The Institute for Agriculture and Trade Policy (IATP) began to document the extent of dumping, i.e., exporting farm goods at below the cost of production, in the late 1990s. The dumping rate is the difference between the full cost of production (including estimates of transportation and subsidies) and the export price, divided by the full cost of production. For example, as of 2019, corn was exported at nine percent below the cost of production, wheat at 26 percent, and soy at 12 percent below the cost of production. With some brief exceptions, there has been a clear and consistent pattern of overproduction and underpriced exports by US based agribusiness firms invading global markets, to the detriment of farmers. Under NAFTA, for example, US exports of cheap corn to Mexico increased more than 400 percent. According to one study using Mexican census data, some 4.9 million Mexican family farmers were displaced between 1991 and 2007, with about three million becoming seasonal workers in agro-export industries.

Author’s update of calculations published in Murphy S, Hansen-Kuhn K (2019), The true cost of US agricultural dumping, Renewable Agriculture and Food Systems 1-15.
https://doi.org/10.1017/S1742170519000097.

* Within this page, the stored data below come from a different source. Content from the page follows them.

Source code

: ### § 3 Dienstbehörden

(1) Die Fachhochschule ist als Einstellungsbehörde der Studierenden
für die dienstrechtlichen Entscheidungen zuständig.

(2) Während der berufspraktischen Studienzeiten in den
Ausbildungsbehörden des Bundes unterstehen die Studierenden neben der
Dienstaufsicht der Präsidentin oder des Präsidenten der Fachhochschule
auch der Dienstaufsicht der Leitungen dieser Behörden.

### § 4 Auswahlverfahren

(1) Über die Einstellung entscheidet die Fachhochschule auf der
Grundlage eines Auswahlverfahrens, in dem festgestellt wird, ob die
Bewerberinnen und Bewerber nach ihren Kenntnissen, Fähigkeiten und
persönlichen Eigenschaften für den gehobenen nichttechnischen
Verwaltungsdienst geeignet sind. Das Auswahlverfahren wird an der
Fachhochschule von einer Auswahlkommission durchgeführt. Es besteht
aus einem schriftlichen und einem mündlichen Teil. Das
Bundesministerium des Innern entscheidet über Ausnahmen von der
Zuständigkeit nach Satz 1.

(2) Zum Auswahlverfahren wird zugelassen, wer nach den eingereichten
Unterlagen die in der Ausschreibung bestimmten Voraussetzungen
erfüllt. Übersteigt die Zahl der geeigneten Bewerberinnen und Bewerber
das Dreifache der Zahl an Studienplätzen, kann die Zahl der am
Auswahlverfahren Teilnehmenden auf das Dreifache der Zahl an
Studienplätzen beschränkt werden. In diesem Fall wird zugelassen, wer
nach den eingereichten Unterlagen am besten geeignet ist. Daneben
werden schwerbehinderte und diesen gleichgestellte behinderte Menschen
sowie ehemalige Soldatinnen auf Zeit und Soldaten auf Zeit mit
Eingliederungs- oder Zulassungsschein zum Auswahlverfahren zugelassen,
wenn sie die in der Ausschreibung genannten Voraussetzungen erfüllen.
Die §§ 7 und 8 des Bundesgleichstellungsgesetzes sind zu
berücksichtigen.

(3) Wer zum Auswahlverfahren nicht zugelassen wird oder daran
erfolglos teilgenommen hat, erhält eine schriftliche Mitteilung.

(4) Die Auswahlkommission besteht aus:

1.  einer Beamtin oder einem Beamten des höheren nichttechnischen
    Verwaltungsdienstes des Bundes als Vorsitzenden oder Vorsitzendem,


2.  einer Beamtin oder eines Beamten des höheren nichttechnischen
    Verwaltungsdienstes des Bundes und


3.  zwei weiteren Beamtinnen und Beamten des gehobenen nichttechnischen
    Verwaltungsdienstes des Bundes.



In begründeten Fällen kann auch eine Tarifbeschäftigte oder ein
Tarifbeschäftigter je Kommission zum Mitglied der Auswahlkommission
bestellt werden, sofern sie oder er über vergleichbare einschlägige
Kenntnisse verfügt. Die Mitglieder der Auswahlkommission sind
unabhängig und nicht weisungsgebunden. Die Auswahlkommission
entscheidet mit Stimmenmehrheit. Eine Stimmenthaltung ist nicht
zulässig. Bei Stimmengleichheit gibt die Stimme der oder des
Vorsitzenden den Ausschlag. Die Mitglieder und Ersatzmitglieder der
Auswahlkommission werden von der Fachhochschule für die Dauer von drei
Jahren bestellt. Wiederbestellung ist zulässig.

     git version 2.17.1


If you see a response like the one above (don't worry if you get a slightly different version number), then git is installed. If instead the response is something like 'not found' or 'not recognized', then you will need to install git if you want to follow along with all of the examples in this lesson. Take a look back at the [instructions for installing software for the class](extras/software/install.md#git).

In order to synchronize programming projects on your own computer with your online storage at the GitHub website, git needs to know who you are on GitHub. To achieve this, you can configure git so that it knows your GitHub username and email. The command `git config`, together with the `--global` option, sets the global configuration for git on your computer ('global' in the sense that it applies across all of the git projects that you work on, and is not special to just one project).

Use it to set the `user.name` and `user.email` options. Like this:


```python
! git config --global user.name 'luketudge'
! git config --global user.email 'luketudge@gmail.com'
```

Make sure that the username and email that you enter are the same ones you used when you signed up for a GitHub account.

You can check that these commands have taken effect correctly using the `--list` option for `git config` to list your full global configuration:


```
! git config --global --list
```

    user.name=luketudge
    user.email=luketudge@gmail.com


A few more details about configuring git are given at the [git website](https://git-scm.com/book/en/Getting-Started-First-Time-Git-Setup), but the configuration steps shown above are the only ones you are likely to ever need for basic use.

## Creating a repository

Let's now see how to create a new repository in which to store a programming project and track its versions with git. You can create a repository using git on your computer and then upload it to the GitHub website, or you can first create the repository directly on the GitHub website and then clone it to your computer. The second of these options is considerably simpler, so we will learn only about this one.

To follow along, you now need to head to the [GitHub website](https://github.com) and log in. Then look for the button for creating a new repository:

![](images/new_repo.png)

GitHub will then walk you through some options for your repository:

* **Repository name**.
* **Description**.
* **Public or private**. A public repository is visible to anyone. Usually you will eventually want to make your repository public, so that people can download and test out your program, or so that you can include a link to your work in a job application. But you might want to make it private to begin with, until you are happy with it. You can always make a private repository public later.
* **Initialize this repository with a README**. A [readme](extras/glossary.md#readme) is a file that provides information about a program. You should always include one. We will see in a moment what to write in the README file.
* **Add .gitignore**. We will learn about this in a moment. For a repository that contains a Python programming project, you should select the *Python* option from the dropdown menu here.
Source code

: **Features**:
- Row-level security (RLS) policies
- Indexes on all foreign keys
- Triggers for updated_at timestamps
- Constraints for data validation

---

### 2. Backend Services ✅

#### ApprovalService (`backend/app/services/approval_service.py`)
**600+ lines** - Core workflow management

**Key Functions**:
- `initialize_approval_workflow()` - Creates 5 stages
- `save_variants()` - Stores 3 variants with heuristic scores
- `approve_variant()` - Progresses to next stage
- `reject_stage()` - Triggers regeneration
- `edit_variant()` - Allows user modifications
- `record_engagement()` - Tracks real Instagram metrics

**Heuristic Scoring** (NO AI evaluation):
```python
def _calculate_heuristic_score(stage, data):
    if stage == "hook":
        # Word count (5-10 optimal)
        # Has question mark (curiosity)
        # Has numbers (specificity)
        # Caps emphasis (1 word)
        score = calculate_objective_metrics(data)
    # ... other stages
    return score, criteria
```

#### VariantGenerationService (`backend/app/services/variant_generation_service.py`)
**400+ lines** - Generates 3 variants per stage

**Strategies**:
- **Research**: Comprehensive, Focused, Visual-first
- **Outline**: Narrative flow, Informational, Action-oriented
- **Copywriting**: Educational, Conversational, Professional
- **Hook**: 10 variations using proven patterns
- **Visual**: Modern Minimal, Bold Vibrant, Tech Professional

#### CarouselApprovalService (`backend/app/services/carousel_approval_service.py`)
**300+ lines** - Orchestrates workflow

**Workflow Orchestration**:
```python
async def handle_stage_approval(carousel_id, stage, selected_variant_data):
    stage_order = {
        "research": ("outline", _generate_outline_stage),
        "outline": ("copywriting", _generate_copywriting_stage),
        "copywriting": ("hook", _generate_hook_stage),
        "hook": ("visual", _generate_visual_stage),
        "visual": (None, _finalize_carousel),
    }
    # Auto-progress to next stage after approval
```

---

The deregulation of US financial and commodity markets and the resulting increase in excess speculation, followed by renewable energy legislation that dramatically increased the demand for ethanol, and crop failures in Australia and Russia, led to a huge increase in commodity prices in 2007-2008. The Food Price Crisis led to riots in many developing countries. That initial price spike was repeated in 2011-2012 when a major drought in the US caused grain prices to increase again. These periods of chaos in global markets created openings for corporations to consolidate power over supply chains to the detriment of farmers. When one family farm failed, it was often bought out by ever-larger farms and corporations that sold goods into ever more concentrated supply chains. These firms are in the business of adding value to primary commodities, whether they are fattening animals or turning corn into ethanol. They are happy to keep farmgate prices low, since they can take profits at other points in the supply chain. In addition, their enormous size means they can sustain short-term price swings or even profit from them, as long as they successfully predict the direction of those changes. Farmers, on the other hand, may defer losses temporarily, but often cannot weather successive rounds of boom or bust.

Increased dependence on export markets has increased vulnerabilities. For example, Trump’s imposition of tariffs led to retaliatory tariffs and decreases in purchases of US goods by China. COVID-19 created new disruptions to local and global supply chains. While Trump’s bailout program provided some temporary relief from initial losses, the situation highlights farmers’ vulnerability to the whims of presidents and politics. Global grain traders will simply shift purchases to other countries, with farmers assuming the risks of these trade wars, as well as other forms of volatility caused by speculative investments and climate change.

The continued rounds of volatility and disruption in markets underscore the failures of this system for farm economies and human lives. Canada and Mexico both have responded to farmer demands by establishing policies that protect their interests and establish a fair market, and the US should look to them for examples. The point is not to return to the past but to learn from what’s working now. The establishment of parity pricing for farmers, coupled with supply management and food reserves, would eliminate the conditions for dumping and should smooth price spikes, whether caused by market conditions, or climate change, or shortsighted geopolitical posturing.